**Directions for this task:**
For each line below that contains the string "wash", copy that line.

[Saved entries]
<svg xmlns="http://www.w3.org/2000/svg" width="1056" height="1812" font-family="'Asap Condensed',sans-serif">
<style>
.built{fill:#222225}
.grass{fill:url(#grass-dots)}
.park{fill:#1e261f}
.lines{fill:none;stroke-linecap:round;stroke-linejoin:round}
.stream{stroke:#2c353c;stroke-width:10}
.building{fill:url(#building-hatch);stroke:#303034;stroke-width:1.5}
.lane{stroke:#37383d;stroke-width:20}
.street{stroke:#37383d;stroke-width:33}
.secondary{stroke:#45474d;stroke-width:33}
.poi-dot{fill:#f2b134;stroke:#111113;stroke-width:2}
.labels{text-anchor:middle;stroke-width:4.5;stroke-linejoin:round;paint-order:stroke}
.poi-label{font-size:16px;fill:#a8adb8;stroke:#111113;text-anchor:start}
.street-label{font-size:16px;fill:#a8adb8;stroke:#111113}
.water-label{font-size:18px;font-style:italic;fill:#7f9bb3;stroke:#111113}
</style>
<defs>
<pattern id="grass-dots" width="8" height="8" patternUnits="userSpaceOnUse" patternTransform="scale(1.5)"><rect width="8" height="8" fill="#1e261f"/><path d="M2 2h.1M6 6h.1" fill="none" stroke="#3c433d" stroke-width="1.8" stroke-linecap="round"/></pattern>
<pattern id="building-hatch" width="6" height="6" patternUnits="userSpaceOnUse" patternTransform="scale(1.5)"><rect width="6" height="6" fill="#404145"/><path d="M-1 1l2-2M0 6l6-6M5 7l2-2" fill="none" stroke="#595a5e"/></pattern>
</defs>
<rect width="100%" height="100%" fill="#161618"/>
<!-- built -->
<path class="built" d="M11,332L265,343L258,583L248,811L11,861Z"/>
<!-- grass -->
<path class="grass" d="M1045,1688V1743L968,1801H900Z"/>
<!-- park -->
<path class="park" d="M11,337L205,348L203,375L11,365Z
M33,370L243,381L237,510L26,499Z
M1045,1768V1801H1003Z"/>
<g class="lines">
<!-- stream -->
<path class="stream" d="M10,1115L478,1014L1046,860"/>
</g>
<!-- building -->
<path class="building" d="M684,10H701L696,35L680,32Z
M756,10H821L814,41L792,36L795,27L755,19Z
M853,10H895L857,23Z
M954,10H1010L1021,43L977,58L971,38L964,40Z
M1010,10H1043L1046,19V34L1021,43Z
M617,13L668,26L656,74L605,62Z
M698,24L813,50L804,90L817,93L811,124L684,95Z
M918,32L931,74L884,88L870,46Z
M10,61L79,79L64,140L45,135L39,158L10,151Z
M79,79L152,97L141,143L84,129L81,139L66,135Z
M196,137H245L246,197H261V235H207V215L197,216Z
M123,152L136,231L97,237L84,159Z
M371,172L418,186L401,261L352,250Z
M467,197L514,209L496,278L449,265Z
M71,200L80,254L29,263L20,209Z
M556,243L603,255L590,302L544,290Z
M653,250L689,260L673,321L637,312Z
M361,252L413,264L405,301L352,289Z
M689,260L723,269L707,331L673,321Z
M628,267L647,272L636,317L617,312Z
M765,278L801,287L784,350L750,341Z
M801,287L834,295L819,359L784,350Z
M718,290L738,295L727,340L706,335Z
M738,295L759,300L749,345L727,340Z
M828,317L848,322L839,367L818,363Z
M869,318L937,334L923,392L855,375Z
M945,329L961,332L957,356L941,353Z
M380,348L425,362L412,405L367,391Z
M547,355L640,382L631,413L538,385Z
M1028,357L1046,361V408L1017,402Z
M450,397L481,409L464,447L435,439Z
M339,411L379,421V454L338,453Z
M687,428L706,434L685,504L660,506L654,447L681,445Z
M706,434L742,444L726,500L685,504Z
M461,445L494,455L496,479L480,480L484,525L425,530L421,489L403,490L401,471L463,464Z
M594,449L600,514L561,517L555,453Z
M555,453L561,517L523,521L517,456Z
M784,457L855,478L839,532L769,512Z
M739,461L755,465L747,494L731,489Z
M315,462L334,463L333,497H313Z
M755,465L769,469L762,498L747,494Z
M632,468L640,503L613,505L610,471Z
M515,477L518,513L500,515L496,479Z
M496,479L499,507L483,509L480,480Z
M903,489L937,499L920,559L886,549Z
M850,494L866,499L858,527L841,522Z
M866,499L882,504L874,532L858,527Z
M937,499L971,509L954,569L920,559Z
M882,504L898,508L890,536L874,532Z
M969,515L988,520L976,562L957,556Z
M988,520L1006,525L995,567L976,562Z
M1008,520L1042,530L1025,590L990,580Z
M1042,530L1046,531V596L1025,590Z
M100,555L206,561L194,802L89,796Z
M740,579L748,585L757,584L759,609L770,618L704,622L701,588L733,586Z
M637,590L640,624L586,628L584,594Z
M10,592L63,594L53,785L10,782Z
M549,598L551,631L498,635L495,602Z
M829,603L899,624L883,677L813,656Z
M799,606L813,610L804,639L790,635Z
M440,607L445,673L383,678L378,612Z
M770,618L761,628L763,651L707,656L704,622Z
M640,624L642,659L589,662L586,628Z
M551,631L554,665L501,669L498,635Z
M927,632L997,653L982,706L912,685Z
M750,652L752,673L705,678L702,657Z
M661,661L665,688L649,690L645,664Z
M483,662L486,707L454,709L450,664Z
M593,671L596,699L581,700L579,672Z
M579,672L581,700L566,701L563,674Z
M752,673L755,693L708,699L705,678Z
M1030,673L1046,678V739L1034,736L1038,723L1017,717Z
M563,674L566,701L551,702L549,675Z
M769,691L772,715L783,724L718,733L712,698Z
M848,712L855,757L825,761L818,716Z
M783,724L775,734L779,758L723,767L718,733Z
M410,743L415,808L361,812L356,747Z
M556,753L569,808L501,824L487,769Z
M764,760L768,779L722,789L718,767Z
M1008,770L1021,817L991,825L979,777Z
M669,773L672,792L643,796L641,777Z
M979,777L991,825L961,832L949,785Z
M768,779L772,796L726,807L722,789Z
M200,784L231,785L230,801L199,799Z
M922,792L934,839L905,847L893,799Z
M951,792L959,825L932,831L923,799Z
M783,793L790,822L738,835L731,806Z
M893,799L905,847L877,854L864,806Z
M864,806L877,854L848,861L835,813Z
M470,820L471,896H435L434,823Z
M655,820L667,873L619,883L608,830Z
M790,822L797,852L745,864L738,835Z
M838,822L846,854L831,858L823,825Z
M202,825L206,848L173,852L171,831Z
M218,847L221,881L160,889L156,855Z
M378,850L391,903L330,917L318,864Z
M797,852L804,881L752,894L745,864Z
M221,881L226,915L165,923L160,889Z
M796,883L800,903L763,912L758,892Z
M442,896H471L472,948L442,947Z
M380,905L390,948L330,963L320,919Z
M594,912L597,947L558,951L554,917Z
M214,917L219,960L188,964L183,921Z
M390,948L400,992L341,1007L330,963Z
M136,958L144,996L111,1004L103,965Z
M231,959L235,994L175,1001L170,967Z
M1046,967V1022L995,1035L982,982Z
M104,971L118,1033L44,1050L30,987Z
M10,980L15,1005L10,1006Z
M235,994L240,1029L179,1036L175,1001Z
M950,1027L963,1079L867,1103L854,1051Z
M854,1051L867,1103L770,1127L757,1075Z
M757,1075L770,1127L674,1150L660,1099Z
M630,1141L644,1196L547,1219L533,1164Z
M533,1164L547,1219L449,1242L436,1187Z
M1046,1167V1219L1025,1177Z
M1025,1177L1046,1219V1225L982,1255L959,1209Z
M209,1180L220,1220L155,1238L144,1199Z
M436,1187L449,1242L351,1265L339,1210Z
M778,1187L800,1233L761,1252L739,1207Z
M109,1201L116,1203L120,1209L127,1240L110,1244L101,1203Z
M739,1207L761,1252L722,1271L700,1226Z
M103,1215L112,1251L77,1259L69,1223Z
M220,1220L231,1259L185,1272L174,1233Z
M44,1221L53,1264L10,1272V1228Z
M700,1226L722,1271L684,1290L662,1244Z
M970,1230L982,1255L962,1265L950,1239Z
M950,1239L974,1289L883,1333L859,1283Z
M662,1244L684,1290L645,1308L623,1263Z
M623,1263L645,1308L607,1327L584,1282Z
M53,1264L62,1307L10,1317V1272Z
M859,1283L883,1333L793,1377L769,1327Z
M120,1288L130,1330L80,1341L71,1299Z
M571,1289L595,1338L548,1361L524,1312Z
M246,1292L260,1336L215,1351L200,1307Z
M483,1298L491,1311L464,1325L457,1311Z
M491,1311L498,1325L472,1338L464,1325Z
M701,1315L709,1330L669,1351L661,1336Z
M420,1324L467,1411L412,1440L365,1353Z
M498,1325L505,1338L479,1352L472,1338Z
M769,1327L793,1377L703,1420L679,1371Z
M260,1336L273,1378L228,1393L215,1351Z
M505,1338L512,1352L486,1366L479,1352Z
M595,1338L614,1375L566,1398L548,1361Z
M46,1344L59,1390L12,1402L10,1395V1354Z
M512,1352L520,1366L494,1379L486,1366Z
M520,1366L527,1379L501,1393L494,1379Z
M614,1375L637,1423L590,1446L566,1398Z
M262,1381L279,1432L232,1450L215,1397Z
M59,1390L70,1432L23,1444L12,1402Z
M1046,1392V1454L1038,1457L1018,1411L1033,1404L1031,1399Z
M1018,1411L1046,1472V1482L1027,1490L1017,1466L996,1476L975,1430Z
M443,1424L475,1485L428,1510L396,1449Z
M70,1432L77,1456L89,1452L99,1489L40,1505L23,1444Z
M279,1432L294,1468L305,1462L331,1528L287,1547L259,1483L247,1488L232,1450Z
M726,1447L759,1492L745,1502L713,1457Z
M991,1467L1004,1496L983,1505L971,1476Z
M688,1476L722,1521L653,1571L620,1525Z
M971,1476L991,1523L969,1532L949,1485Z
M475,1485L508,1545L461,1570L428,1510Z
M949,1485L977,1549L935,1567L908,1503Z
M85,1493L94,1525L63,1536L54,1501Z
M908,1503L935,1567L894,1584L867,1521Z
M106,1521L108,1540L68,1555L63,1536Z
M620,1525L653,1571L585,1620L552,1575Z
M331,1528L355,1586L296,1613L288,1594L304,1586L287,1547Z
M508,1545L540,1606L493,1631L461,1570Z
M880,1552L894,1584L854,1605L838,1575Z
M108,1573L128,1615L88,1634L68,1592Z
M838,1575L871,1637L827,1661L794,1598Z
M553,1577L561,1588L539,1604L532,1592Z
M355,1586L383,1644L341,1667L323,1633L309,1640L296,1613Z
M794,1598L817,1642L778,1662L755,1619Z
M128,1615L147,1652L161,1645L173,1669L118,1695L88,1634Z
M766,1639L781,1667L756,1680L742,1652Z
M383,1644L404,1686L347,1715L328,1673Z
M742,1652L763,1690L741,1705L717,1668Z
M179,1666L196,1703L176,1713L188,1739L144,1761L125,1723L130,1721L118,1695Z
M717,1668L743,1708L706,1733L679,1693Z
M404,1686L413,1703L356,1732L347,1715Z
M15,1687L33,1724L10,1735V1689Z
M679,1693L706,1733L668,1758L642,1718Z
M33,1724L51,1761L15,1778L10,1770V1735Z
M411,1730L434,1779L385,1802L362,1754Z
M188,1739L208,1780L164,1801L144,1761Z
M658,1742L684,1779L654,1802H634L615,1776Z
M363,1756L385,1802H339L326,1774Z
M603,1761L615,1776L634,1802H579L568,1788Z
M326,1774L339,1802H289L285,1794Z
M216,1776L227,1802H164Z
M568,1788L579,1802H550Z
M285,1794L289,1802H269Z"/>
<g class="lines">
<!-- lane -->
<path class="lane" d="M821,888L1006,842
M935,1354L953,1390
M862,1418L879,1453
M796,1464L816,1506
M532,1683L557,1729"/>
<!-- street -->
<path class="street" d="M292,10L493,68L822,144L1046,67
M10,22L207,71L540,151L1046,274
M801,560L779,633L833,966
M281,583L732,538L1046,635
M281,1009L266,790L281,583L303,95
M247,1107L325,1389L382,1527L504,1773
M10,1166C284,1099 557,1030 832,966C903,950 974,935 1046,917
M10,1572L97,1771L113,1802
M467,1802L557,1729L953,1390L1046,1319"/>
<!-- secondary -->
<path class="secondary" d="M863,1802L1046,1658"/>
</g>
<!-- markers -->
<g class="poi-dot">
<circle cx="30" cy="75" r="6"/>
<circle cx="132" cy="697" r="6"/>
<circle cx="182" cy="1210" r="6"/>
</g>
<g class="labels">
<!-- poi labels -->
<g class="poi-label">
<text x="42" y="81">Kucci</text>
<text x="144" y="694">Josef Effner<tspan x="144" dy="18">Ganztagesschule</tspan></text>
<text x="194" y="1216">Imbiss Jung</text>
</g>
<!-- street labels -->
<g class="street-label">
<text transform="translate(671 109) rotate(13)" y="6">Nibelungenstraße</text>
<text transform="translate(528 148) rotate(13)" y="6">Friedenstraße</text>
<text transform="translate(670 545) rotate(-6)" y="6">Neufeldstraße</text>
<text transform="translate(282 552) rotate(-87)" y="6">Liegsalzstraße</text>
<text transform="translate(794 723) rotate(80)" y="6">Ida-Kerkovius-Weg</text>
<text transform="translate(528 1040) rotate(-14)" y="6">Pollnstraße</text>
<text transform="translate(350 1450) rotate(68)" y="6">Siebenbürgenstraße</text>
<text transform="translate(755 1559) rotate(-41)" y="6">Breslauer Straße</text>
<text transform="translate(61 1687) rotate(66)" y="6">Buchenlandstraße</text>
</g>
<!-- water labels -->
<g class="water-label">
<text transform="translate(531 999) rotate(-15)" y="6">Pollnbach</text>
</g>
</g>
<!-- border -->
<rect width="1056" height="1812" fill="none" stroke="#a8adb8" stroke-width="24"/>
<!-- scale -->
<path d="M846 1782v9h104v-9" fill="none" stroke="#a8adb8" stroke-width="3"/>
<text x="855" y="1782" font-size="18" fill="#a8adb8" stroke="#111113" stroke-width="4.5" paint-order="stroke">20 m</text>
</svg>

==

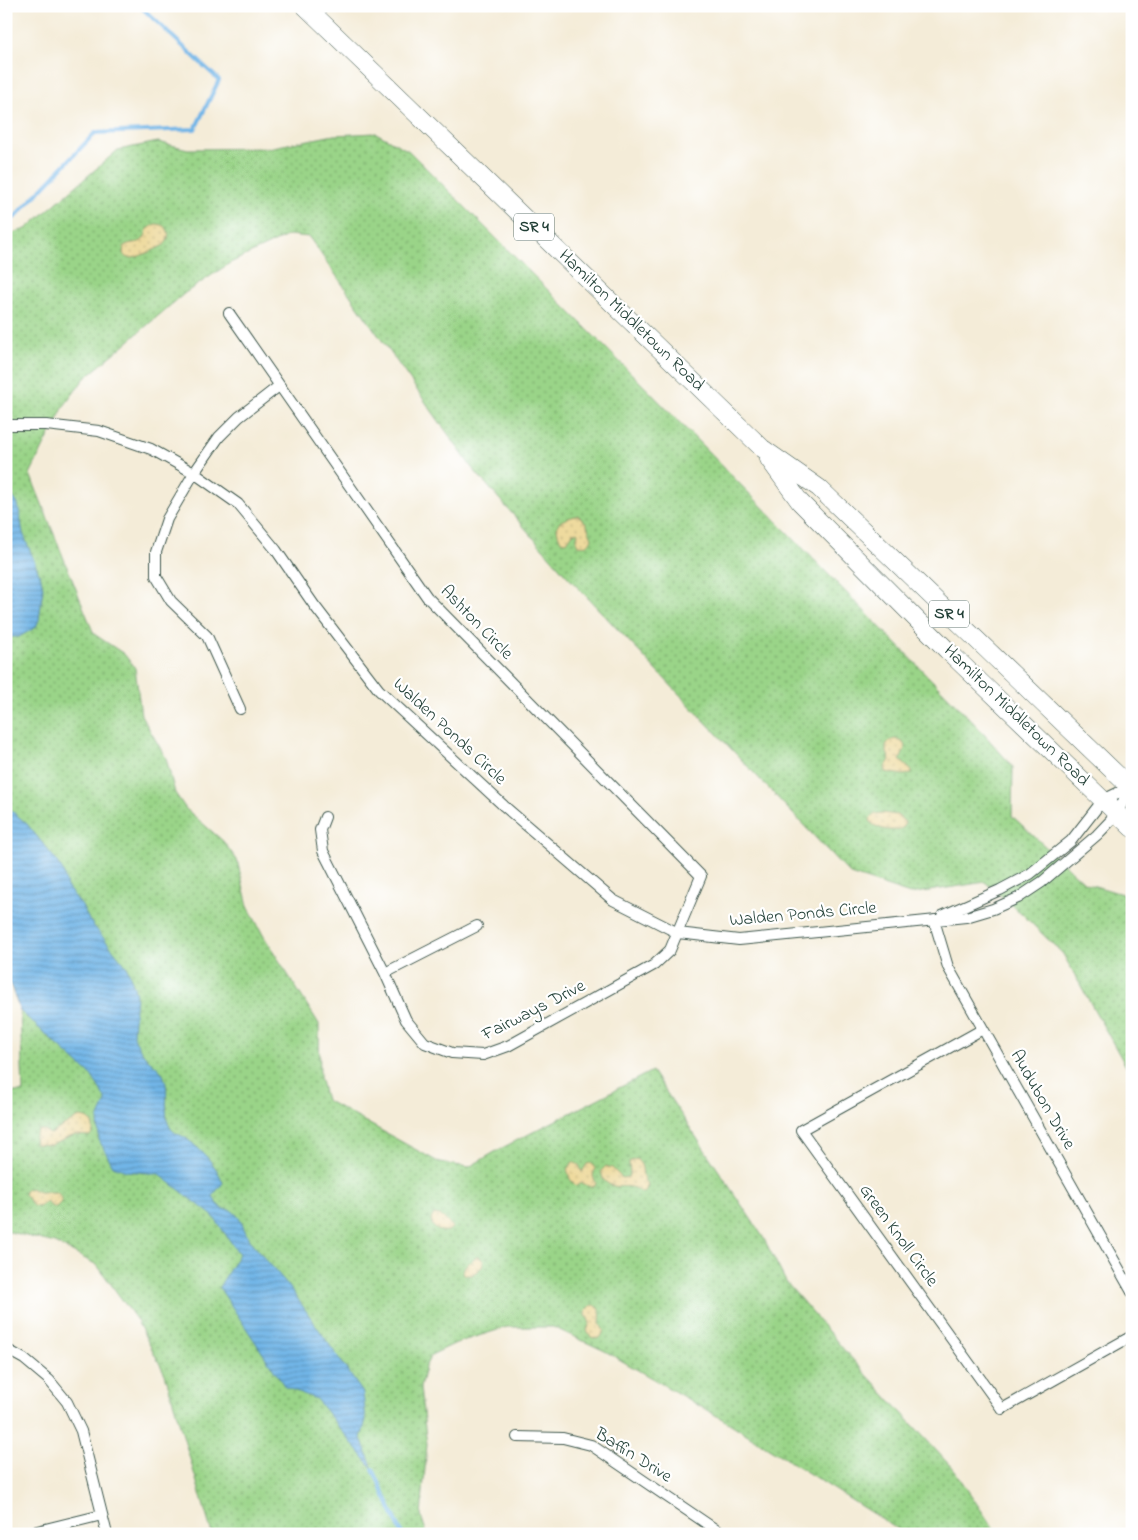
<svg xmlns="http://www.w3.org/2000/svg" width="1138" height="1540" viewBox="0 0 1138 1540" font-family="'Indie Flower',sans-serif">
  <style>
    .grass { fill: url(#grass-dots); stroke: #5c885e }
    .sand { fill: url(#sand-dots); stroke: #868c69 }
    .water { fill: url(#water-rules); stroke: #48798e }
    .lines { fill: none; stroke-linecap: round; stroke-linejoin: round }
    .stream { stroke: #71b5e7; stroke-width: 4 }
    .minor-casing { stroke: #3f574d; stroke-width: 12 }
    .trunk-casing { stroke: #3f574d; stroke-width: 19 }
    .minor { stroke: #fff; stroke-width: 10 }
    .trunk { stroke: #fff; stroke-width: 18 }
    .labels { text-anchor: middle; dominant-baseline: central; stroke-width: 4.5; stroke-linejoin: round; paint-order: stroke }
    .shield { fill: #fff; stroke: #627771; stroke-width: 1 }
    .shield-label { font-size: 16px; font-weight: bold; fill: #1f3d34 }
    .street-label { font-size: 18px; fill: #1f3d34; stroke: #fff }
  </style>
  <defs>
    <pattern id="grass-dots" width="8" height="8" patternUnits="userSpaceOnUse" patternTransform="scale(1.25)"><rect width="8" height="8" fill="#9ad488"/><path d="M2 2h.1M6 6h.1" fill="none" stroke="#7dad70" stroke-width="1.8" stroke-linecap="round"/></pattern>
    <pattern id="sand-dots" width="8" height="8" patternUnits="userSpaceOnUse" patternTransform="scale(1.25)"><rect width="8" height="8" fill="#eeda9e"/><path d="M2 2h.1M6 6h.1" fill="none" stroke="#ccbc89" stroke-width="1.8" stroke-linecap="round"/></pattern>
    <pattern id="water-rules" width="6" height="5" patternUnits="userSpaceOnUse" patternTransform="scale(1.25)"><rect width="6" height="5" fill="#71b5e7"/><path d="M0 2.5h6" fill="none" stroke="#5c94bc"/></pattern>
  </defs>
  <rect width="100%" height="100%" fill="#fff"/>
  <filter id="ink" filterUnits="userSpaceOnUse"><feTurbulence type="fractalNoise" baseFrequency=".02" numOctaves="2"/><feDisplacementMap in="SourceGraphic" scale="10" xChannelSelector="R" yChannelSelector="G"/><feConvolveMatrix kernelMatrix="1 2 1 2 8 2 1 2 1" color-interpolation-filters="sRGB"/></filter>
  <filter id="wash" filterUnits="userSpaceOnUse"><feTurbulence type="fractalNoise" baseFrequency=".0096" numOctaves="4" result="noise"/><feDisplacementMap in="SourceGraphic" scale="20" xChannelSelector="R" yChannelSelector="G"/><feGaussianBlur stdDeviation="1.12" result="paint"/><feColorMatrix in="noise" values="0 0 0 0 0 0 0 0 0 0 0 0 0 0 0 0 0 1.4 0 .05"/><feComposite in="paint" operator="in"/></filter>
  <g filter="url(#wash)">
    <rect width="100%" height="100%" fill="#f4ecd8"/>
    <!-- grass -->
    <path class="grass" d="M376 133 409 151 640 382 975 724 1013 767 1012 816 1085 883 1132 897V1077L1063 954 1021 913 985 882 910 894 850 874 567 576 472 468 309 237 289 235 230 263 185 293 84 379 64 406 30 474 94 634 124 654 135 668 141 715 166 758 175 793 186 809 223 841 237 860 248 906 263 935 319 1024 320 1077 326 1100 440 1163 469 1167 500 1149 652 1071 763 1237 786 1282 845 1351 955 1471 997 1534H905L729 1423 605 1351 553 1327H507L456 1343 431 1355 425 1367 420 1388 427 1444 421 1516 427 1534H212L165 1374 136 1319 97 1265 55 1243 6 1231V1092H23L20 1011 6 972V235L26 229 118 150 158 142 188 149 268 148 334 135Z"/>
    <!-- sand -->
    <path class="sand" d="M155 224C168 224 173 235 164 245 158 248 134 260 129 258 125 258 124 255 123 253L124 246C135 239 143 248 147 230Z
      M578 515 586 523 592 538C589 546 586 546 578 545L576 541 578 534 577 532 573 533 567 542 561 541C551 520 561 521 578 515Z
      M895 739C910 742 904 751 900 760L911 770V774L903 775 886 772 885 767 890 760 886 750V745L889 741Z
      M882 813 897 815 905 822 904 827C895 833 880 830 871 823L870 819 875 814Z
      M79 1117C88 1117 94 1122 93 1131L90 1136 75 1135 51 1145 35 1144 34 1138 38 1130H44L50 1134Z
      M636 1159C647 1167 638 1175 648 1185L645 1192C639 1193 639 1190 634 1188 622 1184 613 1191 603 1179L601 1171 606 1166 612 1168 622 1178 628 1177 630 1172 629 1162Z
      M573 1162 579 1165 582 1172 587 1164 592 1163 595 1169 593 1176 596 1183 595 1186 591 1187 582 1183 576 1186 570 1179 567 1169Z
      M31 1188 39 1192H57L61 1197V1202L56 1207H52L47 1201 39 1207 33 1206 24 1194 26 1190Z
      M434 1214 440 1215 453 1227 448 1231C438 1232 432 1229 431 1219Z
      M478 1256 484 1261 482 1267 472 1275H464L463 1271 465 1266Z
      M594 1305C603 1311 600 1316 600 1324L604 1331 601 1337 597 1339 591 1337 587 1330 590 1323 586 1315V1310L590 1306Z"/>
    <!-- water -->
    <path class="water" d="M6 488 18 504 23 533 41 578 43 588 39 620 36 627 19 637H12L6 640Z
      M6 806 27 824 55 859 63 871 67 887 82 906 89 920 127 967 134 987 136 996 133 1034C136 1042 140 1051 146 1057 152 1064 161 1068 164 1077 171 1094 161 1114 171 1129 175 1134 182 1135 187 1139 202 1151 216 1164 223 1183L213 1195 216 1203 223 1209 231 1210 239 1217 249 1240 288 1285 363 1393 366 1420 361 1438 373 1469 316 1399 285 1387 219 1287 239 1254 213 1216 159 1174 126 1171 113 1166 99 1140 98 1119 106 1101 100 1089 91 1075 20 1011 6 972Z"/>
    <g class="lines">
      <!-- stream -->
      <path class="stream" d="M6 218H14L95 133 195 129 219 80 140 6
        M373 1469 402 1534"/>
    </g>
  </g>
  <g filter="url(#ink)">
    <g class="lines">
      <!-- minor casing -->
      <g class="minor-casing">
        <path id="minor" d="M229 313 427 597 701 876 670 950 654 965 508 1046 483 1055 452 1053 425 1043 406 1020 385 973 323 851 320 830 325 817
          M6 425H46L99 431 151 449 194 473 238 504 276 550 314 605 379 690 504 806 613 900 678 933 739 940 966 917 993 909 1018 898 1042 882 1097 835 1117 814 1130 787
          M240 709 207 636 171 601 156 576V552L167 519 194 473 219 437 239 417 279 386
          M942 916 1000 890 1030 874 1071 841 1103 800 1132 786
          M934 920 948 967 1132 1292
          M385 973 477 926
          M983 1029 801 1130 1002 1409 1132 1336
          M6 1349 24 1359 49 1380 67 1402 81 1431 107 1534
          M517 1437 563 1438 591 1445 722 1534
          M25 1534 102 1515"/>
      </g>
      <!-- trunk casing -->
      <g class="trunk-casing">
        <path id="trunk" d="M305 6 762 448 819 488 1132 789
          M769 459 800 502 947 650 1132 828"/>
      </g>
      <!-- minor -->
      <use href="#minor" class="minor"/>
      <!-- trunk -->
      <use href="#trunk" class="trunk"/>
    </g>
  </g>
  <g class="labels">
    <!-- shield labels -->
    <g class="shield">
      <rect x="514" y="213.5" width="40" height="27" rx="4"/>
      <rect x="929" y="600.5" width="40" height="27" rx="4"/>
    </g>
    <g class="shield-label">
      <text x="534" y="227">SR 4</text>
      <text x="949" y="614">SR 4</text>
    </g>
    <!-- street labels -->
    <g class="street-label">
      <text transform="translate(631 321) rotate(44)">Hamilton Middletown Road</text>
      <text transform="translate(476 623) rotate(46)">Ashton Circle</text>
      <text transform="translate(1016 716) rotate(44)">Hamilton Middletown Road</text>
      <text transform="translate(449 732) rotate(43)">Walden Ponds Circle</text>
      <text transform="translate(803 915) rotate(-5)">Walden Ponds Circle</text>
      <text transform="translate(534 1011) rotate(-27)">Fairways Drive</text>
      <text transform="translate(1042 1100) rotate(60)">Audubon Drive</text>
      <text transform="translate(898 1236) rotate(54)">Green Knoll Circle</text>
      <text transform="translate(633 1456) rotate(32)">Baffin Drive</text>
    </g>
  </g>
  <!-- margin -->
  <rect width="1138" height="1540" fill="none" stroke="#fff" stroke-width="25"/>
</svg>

**Answer space:**
  <filter id="wash" filterUnits="userSpaceOnUse"><feTurbulence type="fractalNoise" baseFrequency=".0096" numOctaves="4" result="noise"/><feDisplacementMap in="SourceGraphic" scale="20" xChannelSelector="R" yChannelSelector="G"/><feGaussianBlur stdDeviation="1.12" result="paint"/><feColorMatrix in="noise" values="0 0 0 0 0 0 0 0 0 0 0 0 0 0 0 0 0 1.4 0 .05"/><feComposite in="paint" operator="in"/></filter>
  <g filter="url(#wash)">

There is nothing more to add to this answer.